Dina huwde in 1897 met Willem Scholtens uit Uithuizemeden, een weduwenaar. Hij was van huis uit boer maar door zijn eerste huwelijk met een dochter van Laurens Trip, ook een grote vervener uit Avereest, kwam hij in de veenderij terecht. Deze Laurens Trip had ook de kalkovens van Baron van Dedem aan de Kalkovenwijk overgenomen. Zijn zoon Gerard Trip, die na de dood van zijn vader hierover de leiding kreeg, was weer gehuwd met Nella Scholtens, een zuster van Willem. Dina en Willem bleven in het ouderlijke huis op het Bergje wonen.

Na de dood van Berend werd in eerste instantie besloten de familiezaken onder de naam “Gebr. Minke” en “J.G. Minke en Comp.” voort te zetten. Alleen Thijs Muurlink had zich om voor ons onbekende reden uit de zaak teruggetrokken. Doch, vier jaar later in 1896 vond vader Martin, ook gezien zijn leeftijd (70), dat hij het onderhand wel welletjes vond en de zaken nu aan zijn zoons over te laten. Tenslotte was hij ook nog gemeenteraadslid en voorzitter van het armenbestuur.

Gezien de complexiteit van belangen in beide bedrijven en het vooruitzicht dat ook zijn jongste zoon Antoon zich over enkele jaren zou gaan aandienen, leek het de familie beter de bedrijven te gaan scheiden en de firma “Gebr. Minke” van Berend en Martin, zakelijk te verdelen. Hierbij werden veel gronden onder Emmen, Steenwijksmoer, Sleen, Meppel en Zuidwolde publiekelijk verkocht. Het bedrijf “J.G.Minke en Comp.” bleef gewoon bestaan.
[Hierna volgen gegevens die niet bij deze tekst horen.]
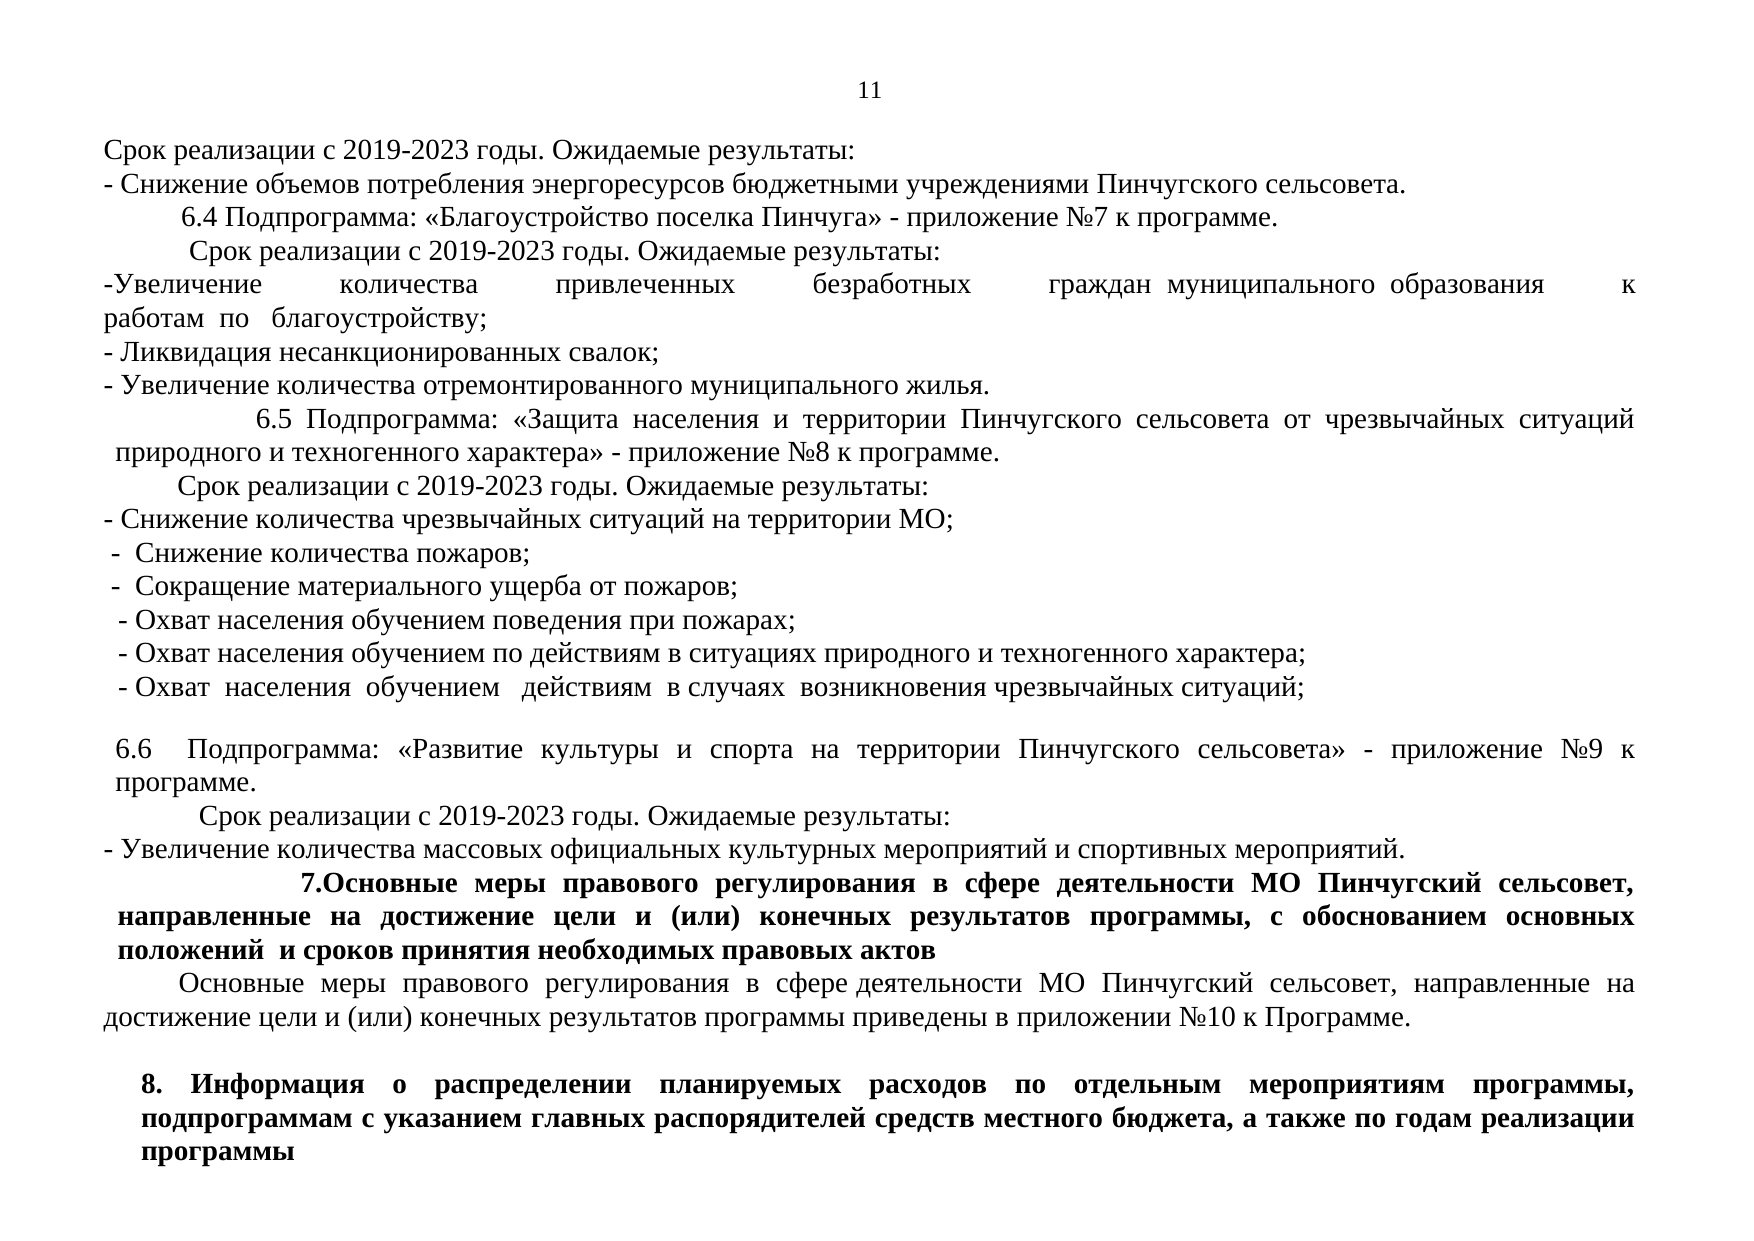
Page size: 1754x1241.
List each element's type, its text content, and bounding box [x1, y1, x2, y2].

list - Увеличение количества массовых официальных культурных мероприятий и спортивных мероприятий. [103, 831, 1636, 865]
list - Снижение количества чрезвычайных ситуаций на территории МО; [103, 501, 1636, 535]
list - Снижение объемов потребления энергоресурсов бюджетными учреждениями Пинчугского сельсовета. [103, 166, 1636, 199]
list Срок реализации с 2019-2023 годы. Ожидаемые результаты: [103, 132, 1636, 166]
list - Снижение количества пожаров; [103, 535, 1636, 568]
list 6.6 Подпрограмма: «Развитие культуры и спорта на территории Пинчугского сельсовета» - приложение №9 к программе. [115, 731, 1636, 798]
list Срок реализации с 2019-2023 годы. Ожидаемые результаты: [115, 798, 1636, 831]
list - Охват населения обучением по действиям в ситуациях природного и техногенного характера; [103, 636, 1636, 669]
list - Охват населения обучением действиям в случаях возникновения чрезвычайных ситуаций; [103, 669, 1636, 703]
list -Увеличение количества привлеченных безработных граждан муниципального образования к работам по благоустройству; [103, 267, 1636, 334]
text Основные меры правового регулирования в сфере деятельности МО Пинчугский сельсовет, направленные на достижение цели и (или) конечных результатов программы приведены в приложении №10 к Программе. [103, 966, 1636, 1033]
list Срок реализации с 2019-2023 годы. Ожидаемые результаты: [115, 468, 1636, 501]
list 6.4 Подпрограмма: «Благоустройство поселка Пинчуга» - приложение №7 к программе. [115, 199, 1636, 233]
list - Сокращение материального ущерба от пожаров; [103, 568, 1636, 602]
list - Охват населения обучением поведения при пожарах; [103, 602, 1636, 636]
list 6.5 Подпрограмма: «Защита населения и территории Пинчугского сельсовета от чрезвычайных ситуаций природного и техногенного характера» - приложение №8 к программе. [115, 401, 1636, 468]
list - Ликвидация несанкционированных свалок; [103, 334, 1636, 367]
text 7.Основные меры правового регулирования в сфере деятельности МО Пинчугский сельсовет, направленные на достижение цели и (или) конечных результатов программы, с обоснованием основных положений и сроков принятия необходимых правовых актов [117, 865, 1636, 966]
list - Увеличение количества отремонтированного муниципального жилья. [103, 367, 1636, 401]
list Срок реализации с 2019-2023 годы. Ожидаемые результаты: [115, 233, 1636, 267]
text 8. Информация о распределении планируемых расходов по отдельным мероприятиям программы, подпрограммам с указанием главных распорядителей средств местного бюджета, а также по годам реализации программы [141, 1066, 1636, 1167]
De meeste gronden in de gemeente Dedemsvaart werden toegewezen aan de erven van Berend waarvan een groot gedeelte in handen van Dina en Willem terecht kwam. In 1902 verkochten Dina en Willem de boerderij op het Bergje met de daarbij gelegen gronden aan de familie Zanting. Zanting was boer die er een varkenshouderij begon. Drie generaties Minke hebben op het Bergje gewoond gedurende 72 jaren. Ook de andere gronden verkregen uit de verdeling van de nalatenschap van Berend Minke werden doorverkocht aan neef Bernard Kappers die, door de ontbinding van de Gebr. Minke, een eigen bedrijf was begonnen. Bernard Kappers, inmiddels gehuwd met Maria Braam uit Beuningen, vestigde met zijn gezin op “Groot Landzicht”, een grote villa van de familie Plomp aan de Langewijk.

Dina en Willem verhuisden met moeder naar “Vredehoef” Sluis VI, een kapitale villa van Paulus van der Elst die een jaar eerder was overleden.
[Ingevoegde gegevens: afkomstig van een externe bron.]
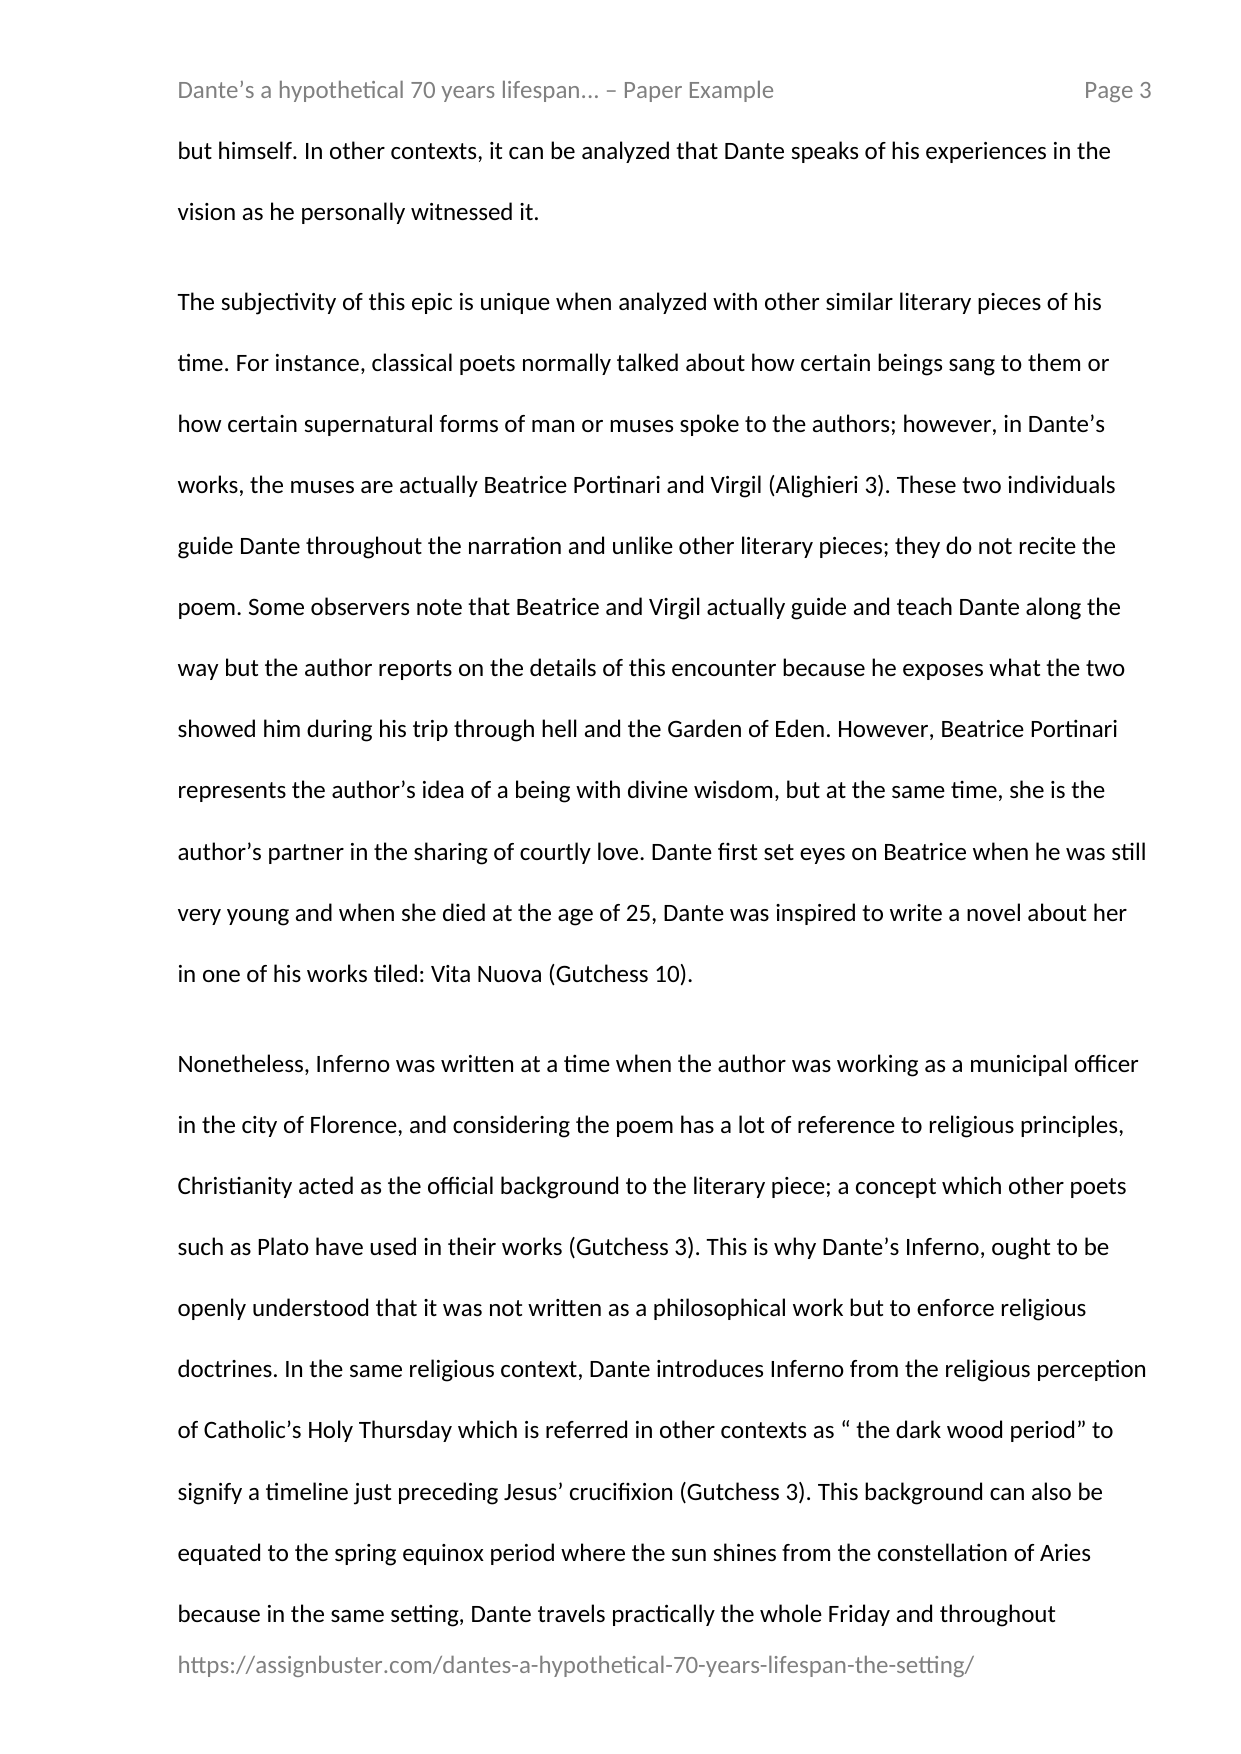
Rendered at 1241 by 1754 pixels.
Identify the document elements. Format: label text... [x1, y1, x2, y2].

text The subjectivity of this epic is unique when analyzed with other similar literary pieces of his time. For instance, classical poets normally talked about how certain beings sang to them or how certain supernatural forms of man or muses spoke to the authors; however, in Dante’s works, the muses are actually Beatrice Portinari and Virgil (Alighieri 3). These two individuals guide Dante throughout the narration and unlike other literary pieces; they do not recite the poem. Some observers note that Beatrice and Virgil actually guide and teach Dante along the way but the author reports on the details of this encounter because he exposes what the two showed him during his trip through hell and the Garden of Eden. However, Beatrice Portinari represents the author’s idea of a being with divine wisdom, but at the same time, she is the author’s partner in the sharing of courtly love. Dante first set eyes on Beatrice when he was still very young and when she died at the age of 25, Dante was inspired to write a novel about her in one of his works tiled: Vita Nuova (Gutchess 10). [177, 286, 1152, 988]
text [177, 135, 1152, 226]
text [177, 1048, 1152, 1628]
Op 20 december 1911 overleed moeder Anna Wolters op 79 jarige leeftijd. Dina overleed in 1930 en huwde Willem Scholtens, die toch inmiddels 61 jaar was geworden met Gertuida Poort. Maar 5 jaar na het overlijden van Dina overleed ook Willem. Gertruida is toen naar Nijmegen vertrokken en villa “ Vredehoef” is toen verkocht aan de familie Wolthuis.
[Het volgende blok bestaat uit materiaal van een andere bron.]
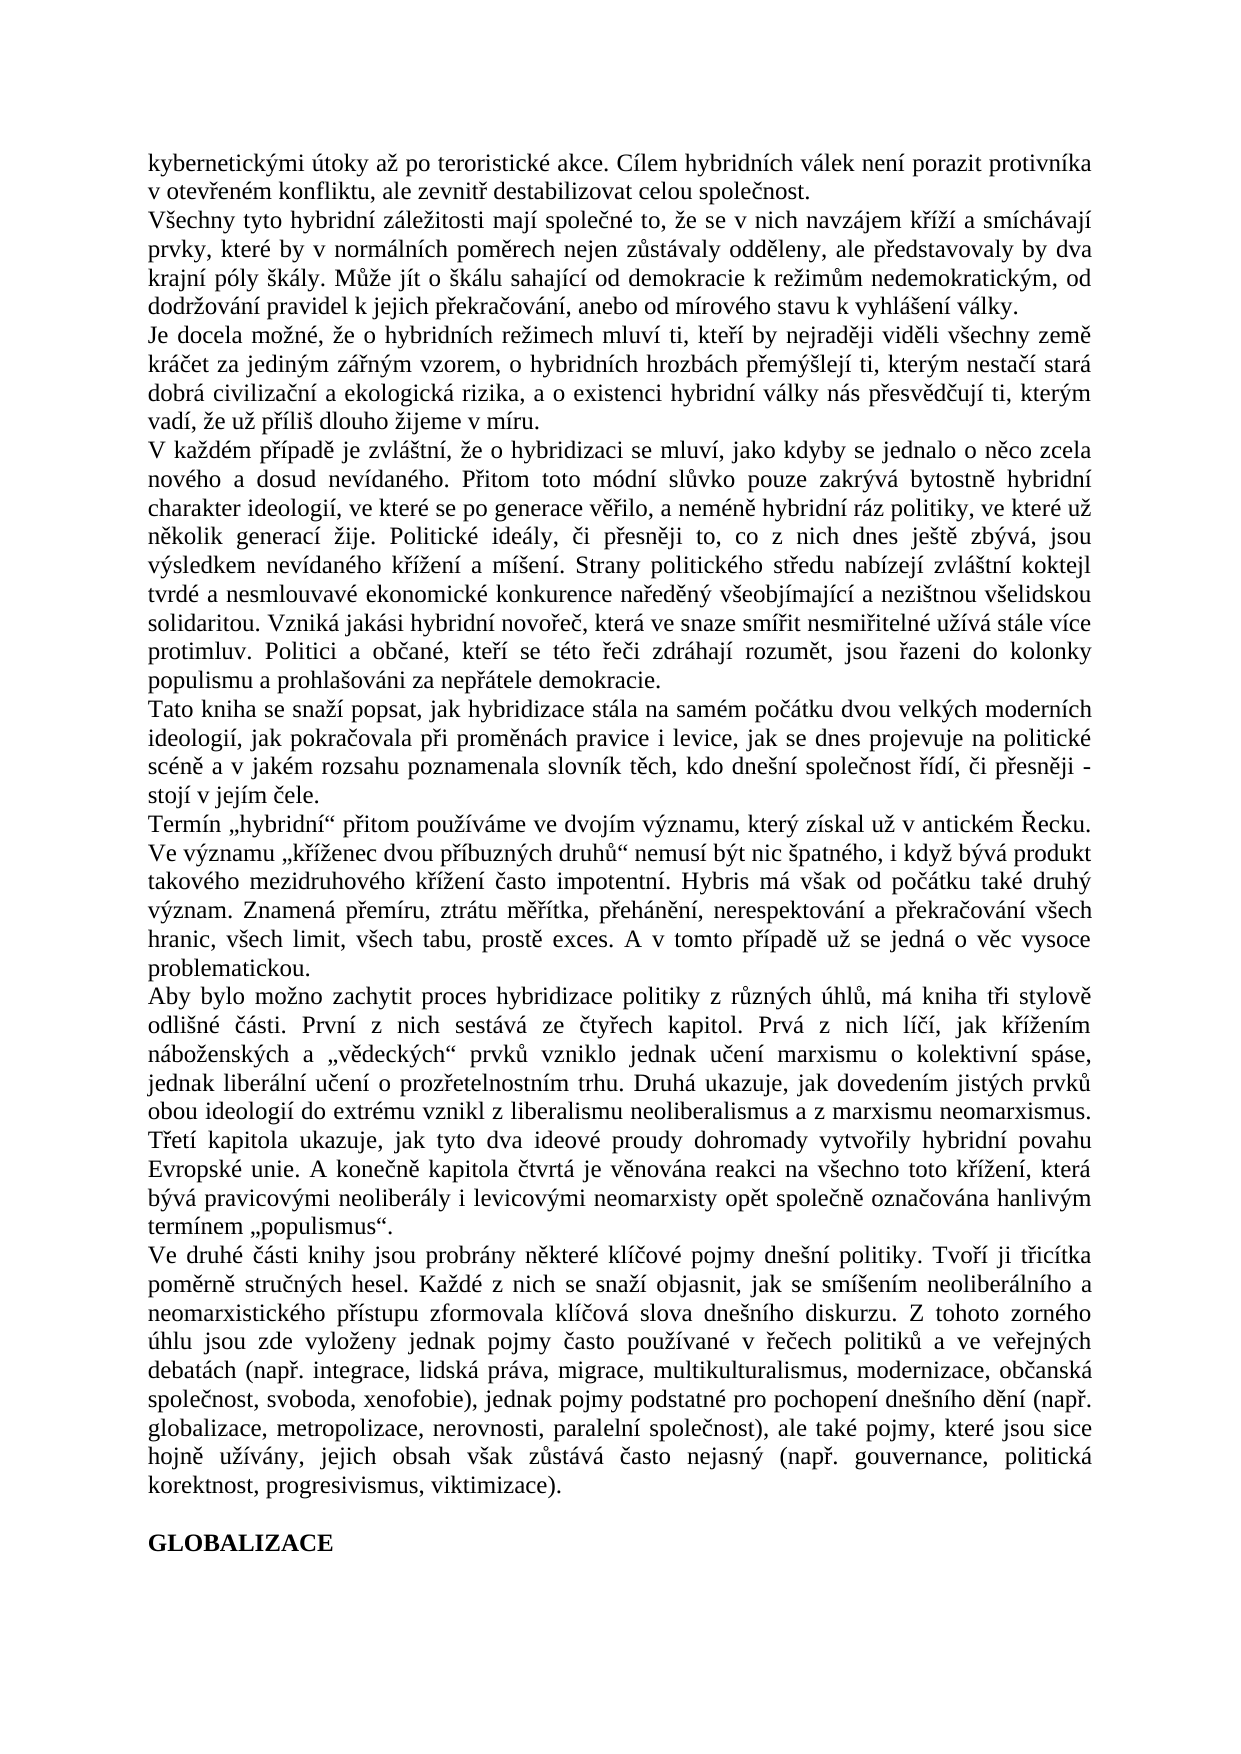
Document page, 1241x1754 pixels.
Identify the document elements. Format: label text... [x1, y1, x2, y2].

text Termín „hybridní“ přitom používáme ve dvojím významu, který získal už v antickém Řecku. Ve významu „kříženec dvou příbuzných druhů“ nemusí být nic špatného, i když bývá produkt takového mezidruhového křížení často impotentní. Hybris má však od počátku také druhý význam. Znamená přemíru, ztrátu měřítka, přehánění, nerespektování a překračování všech hranic, všech limit, všech tabu, prostě exces. A v tomto případě už se jedná o věc vysoce problematickou. [148, 809, 1093, 981]
text Ve druhé části knihy jsou probrány některé klíčové pojmy dnešní politiky. Tvoří ji třicítka poměrně stručných hesel. Každé z nich se snaží objasnit, jak se smíšením neoliberálního a neomarxistického přístupu zformovala klíčová slova dnešního diskurzu. Z tohoto zorného úhlu jsou zde vyloženy jednak pojmy často používané v řečech politiků a ve veřejných debatách (např. integrace, lidská práva, migrace, multikulturalismus, modernizace, občanská společnost, svoboda, xenofobie), jednak pojmy podstatné pro pochopení dnešního dění (např. globalizace, metropolizace, nerovnosti, paralelní společnost), ale také pojmy, které jsou sice hojně užívány, jejich obsah však zůstává často nejasný (např. gouvernance, politická korektnost, progresivismus, viktimizace). [148, 1240, 1093, 1499]
text Všechny tyto hybridní záležitosti mají společné to, že se v nich navzájem kříží a smíchávají prvky, které by v normálních poměrech nejen zůstávaly odděleny, ale představovaly by dva krajní póly škály. Může jít o škálu sahající od demokracie k režimům nedemokratickým, od dodržování pravidel k jejich překračování, anebo od mírového stavu k vyhlášení války. [148, 205, 1093, 320]
text Tato kniha se snaží popsat, jak hybridizace stála na samém počátku dvou velkých moderních ideologií, jak pokračovala při proměnách pravice i levice, jak se dnes projevuje na politické scéně a v jakém rozsahu poznamenala slovník těch, kdo dnešní společnost řídí, či přesněji - stojí v jejím čele. [148, 694, 1093, 809]
text Je docela možné, že o hybridních režimech mluví ti, kteří by nejraději viděli všechny země kráčet za jediným zářným vzorem, o hybridních hrozbách přemýšlejí ti, kterým nestačí stará dobrá civilizační a ekologická rizika, a o existenci hybridní války nás přesvědčují ti, kterým vadí, že už příliš dlouho žijeme v míru. [148, 320, 1093, 435]
text V každém případě je zvláštní, že o hybridizaci se mluví, jako kdyby se jednalo o něco zcela nového a dosud nevídaného. Přitom toto módní slůvko pouze zakrývá bytostně hybridní charakter ideologií, ve které se po generace věřilo, a neméně hybridní ráz politiky, ve které už několik generací žije. Politické ideály, či přesněji to, co z nich dnes ještě zbývá, jsou výsledkem nevídaného křížení a míšení. Strany politického středu nabízejí zvláštní koktejl tvrdé a nesmlouvavé ekonomické konkurence naředěný všeobjímající a nezištnou všelidskou solidaritou. Vzniká jakási hybridní novořeč, která ve snaze smířit nesmiřitelné užívá stále více protimluv. Politici a občané, kteří se této řeči zdráhají rozumět, jsou řazeni do kolonky populismu a prohlašováni za nepřátele demokracie. [148, 435, 1093, 694]
text Aby bylo možno zachytit proces hybridizace politiky z různých úhlů, má kniha tři stylově odlišné části. První z nich sestává ze čtyřech kapitol. Prvá z nich líčí, jak křížením náboženských a „vědeckých“ prvků vzniklo jednak učení marxismu o kolektivní spáse, jednak liberální učení o prozřetelnostním trhu. Druhá ukazuje, jak dovedením jistých prvků obou ideologií do extrému vznikl z liberalismu neoliberalismus a z marxismu neomarxismus. Třetí kapitola ukazuje, jak tyto dva ideové proudy dohromady vytvořily hybridní povahu Evropské unie. A konečně kapitola čtvrtá je věnována reakci na všechno toto křížení, která bývá pravicovými neoliberály i levicovými neomarxisty opět společně označována hanlivým termínem „populismus“. [148, 981, 1093, 1240]
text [148, 148, 1093, 205]
text GLOBALIZACE [148, 1528, 1093, 1556]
Hiermee nemen wij afscheid van een deel van de geschiedenis over de tak, het “Bergje”, van Berend Minke en Anna Wolters.

Bij de ontbinding van de Gebr. Minke kreeg Martin (Truiswijk), het grootste deel van de gronden buiten Dedemsvaart, vooral gelegen onder de gemeente Gramsbergen. Zijn zoons Jan en Martinus begonnen als derde generatie Minke opnieuw een firma “Gebr. Minke” en pas later, tussen de jaren 1902 en 1906 doet Antoon, de jongste zoon van Truiswijk zijn intrede.

Jan was getrouwd met Marie Keizer en woonde op Rheezerend. (tak Rheezerend genoemd). Martinus (33) huwde op 9 oktober 1900 met Joh Nieuwenhuis (31) uit Oldenzaal, dochter van een steenfabrikant. Martinus bouwde zijn huis ook aan Sluis VI, enkele honderden meters ten westen van Rheezerend en noemde zijn huis “Marjo” ,afgeleid van Martinus en Joh. (tak Marjo genoemd).